● Your objective
How many of the lines below hold the word "Left"? Answer only with the number.

···

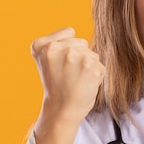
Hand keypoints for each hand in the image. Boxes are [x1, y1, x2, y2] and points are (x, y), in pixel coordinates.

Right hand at [30, 27, 104, 143]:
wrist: (62, 111)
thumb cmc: (57, 86)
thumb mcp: (46, 60)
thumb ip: (58, 42)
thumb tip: (74, 31)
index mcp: (41, 45)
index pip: (70, 32)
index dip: (68, 49)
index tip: (59, 66)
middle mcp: (57, 48)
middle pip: (83, 43)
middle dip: (80, 57)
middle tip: (68, 76)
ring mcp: (74, 57)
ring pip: (93, 54)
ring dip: (89, 67)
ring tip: (76, 81)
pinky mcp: (90, 67)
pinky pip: (101, 66)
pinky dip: (97, 76)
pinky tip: (85, 85)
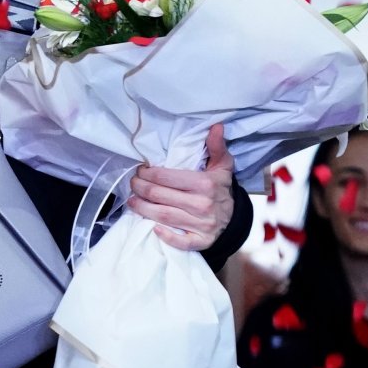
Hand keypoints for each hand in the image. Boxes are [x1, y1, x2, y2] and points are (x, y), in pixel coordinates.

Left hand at [130, 124, 234, 252]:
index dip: (148, 173)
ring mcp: (202, 225)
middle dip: (141, 188)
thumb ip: (216, 146)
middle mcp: (202, 204)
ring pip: (164, 216)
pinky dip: (166, 236)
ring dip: (143, 209)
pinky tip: (153, 228)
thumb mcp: (222, 165)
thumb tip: (216, 125)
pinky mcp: (202, 241)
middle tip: (133, 183)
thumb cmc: (221, 188)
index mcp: (205, 184)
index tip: (140, 170)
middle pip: (161, 196)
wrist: (235, 218)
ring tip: (132, 201)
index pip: (167, 177)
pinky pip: (181, 242)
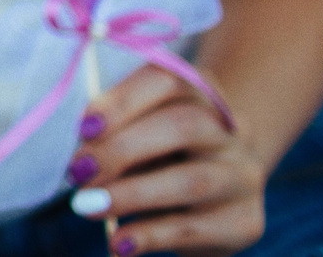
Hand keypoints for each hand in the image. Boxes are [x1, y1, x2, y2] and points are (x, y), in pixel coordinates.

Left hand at [67, 67, 265, 253]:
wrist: (223, 190)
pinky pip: (195, 228)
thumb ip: (111, 134)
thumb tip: (82, 159)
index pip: (166, 81)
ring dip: (131, 194)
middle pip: (182, 126)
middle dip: (122, 149)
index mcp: (199, 92)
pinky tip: (120, 244)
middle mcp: (229, 129)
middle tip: (77, 173)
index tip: (83, 128)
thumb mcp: (138, 130)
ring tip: (86, 206)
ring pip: (192, 180)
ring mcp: (242, 176)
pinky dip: (151, 236)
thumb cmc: (160, 150)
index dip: (122, 101)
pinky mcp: (245, 221)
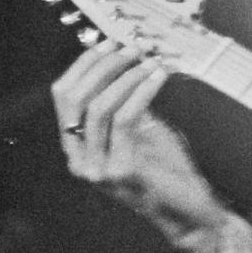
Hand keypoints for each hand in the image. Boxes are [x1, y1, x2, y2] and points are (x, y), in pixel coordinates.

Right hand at [52, 41, 229, 252]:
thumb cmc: (165, 169)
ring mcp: (99, 168)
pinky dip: (142, 91)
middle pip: (76, 99)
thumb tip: (125, 60)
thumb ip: (125, 103)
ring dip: (126, 76)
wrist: (187, 210)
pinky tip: (158, 77)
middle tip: (131, 48)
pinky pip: (126, 119)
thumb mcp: (141, 129)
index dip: (84, 65)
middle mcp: (80, 159)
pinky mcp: (122, 170)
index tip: (108, 42)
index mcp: (77, 148)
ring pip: (100, 107)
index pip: (64, 96)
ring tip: (149, 61)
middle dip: (103, 66)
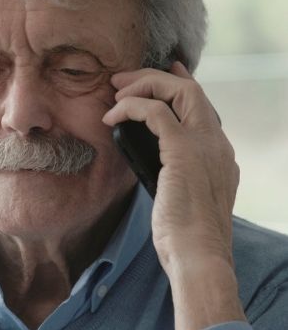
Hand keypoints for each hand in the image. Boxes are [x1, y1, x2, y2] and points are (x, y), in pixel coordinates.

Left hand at [102, 62, 244, 329]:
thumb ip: (173, 177)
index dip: (181, 86)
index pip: (203, 108)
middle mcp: (217, 144)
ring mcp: (204, 145)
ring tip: (114, 93)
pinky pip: (155, 111)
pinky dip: (130, 107)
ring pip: (179, 91)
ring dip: (142, 85)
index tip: (163, 73)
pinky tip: (111, 118)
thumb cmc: (184, 239)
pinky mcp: (183, 150)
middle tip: (122, 81)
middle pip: (192, 91)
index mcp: (219, 156)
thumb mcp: (179, 200)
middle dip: (155, 78)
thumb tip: (150, 167)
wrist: (198, 255)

···

● Answer below
3